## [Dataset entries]
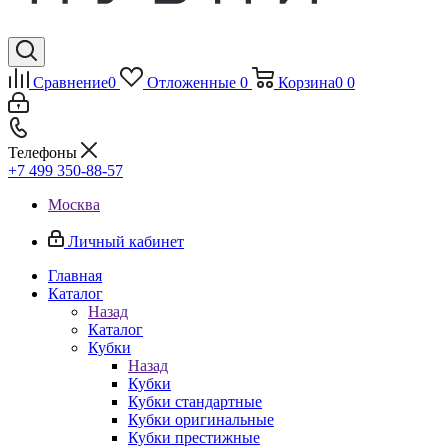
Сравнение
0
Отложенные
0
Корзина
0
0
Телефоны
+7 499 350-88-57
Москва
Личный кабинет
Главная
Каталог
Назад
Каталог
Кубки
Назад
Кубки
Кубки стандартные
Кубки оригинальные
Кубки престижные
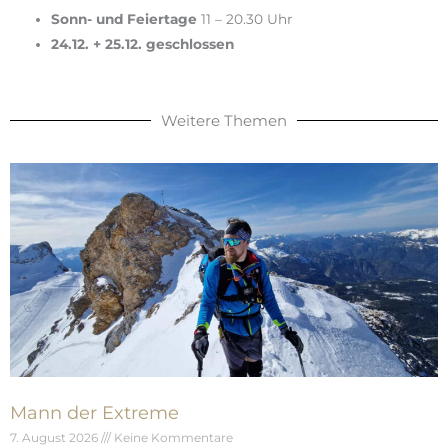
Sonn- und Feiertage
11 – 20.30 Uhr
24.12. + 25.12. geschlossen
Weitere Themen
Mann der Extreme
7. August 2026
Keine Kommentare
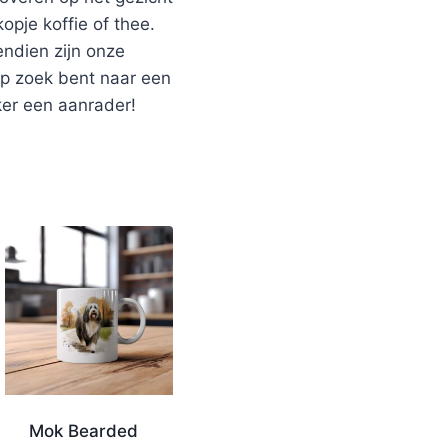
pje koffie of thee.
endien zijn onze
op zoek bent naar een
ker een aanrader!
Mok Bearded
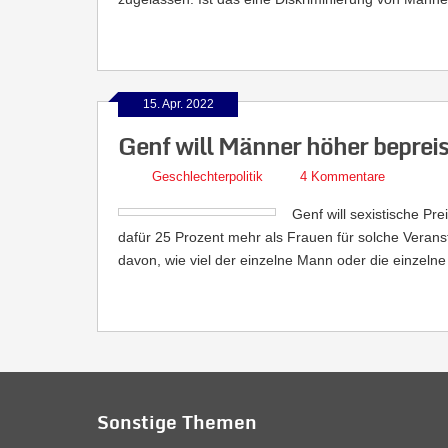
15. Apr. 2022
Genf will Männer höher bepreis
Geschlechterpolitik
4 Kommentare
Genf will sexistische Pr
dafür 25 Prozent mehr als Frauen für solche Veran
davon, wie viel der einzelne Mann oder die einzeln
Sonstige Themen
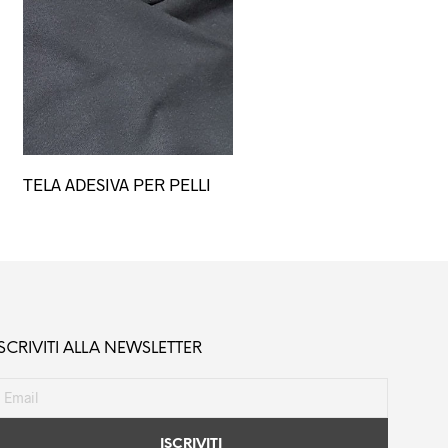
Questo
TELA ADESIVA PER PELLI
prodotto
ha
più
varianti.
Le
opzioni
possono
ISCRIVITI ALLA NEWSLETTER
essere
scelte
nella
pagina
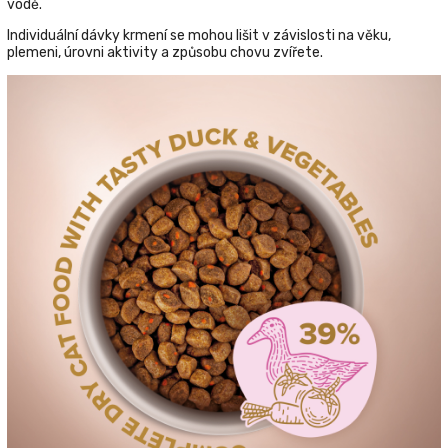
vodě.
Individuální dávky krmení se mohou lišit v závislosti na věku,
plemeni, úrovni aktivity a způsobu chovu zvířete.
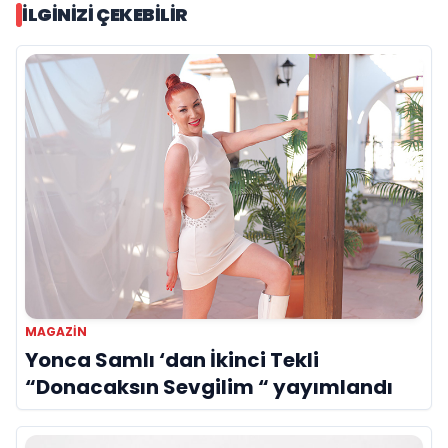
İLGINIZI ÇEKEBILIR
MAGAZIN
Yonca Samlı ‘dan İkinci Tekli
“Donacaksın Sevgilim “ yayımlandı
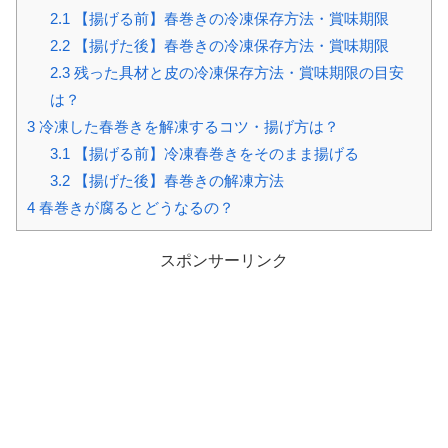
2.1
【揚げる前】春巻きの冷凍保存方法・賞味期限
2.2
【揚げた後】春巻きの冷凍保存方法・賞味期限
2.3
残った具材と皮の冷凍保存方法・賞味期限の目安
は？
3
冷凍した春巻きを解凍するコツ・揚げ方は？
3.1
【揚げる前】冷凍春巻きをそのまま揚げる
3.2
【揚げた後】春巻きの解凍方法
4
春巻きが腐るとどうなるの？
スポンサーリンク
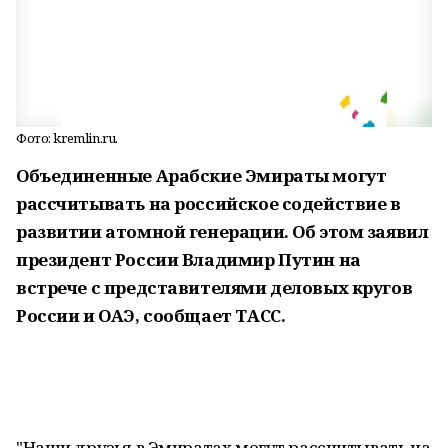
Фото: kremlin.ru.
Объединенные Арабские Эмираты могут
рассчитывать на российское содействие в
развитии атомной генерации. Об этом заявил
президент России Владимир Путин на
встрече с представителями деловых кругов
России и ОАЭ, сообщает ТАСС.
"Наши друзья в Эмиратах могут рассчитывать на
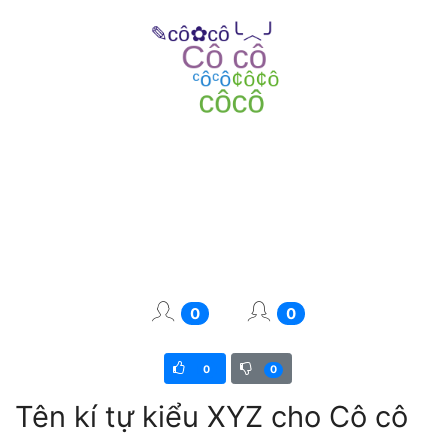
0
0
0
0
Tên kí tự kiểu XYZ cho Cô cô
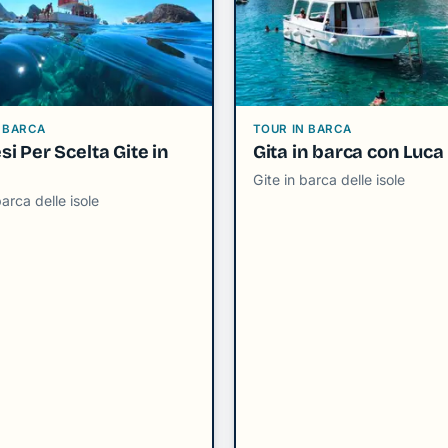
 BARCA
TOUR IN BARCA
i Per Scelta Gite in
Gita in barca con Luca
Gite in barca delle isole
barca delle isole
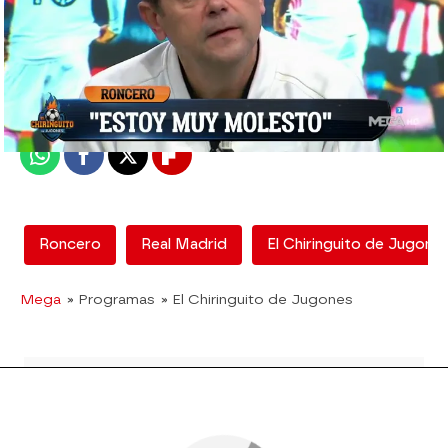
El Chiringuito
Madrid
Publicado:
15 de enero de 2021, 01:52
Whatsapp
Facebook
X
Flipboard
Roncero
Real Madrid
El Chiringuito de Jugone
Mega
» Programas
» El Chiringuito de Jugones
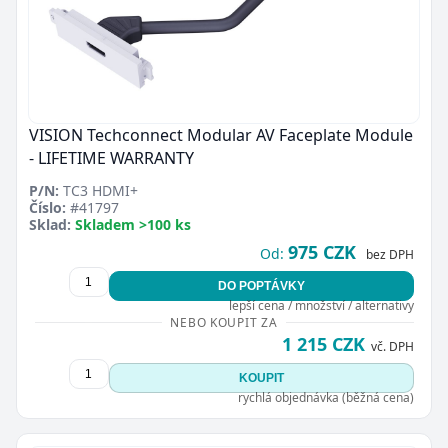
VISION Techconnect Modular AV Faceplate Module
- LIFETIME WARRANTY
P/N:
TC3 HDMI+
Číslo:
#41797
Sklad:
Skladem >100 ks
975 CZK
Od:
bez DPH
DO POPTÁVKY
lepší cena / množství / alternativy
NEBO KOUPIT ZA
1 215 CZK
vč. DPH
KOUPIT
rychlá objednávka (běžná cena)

==

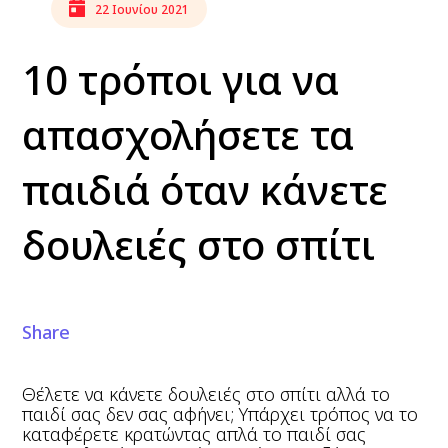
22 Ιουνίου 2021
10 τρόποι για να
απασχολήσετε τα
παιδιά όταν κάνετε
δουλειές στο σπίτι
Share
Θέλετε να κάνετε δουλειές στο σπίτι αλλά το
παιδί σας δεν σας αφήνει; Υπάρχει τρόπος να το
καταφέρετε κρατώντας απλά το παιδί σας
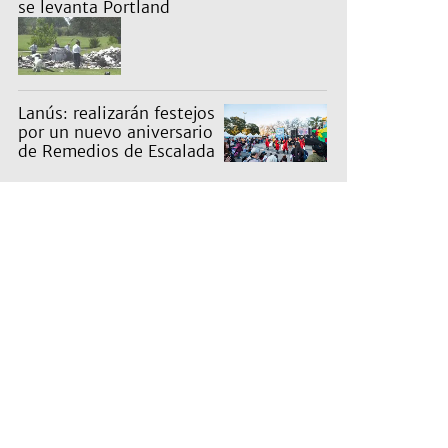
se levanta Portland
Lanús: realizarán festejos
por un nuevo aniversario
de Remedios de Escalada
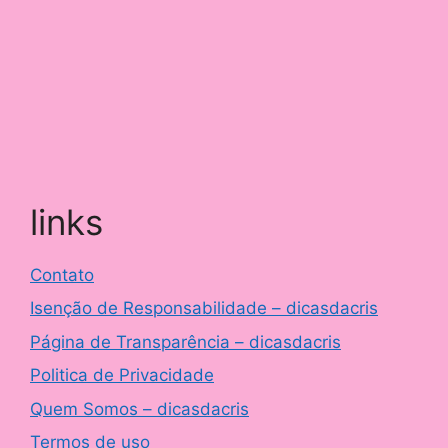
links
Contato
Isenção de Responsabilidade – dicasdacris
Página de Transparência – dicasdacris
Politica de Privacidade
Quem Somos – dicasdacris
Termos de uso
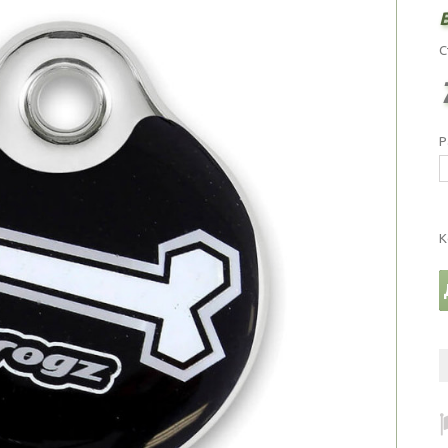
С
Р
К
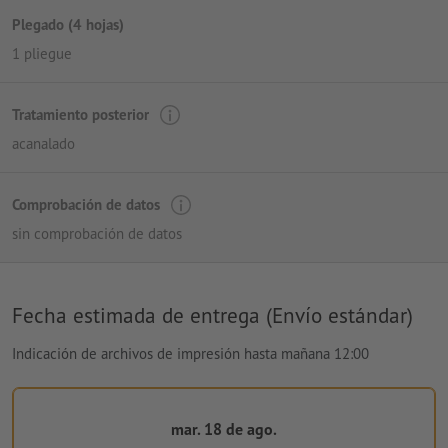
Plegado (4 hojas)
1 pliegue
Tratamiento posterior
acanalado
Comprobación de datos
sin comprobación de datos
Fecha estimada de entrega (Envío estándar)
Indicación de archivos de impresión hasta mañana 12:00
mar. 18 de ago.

## [WORK ORDER]
Filter the records above down to the lines that hold the string "Gite".

## [ANSWER SECTION]
i Per Scelta Gite in
Gite in barca delle isole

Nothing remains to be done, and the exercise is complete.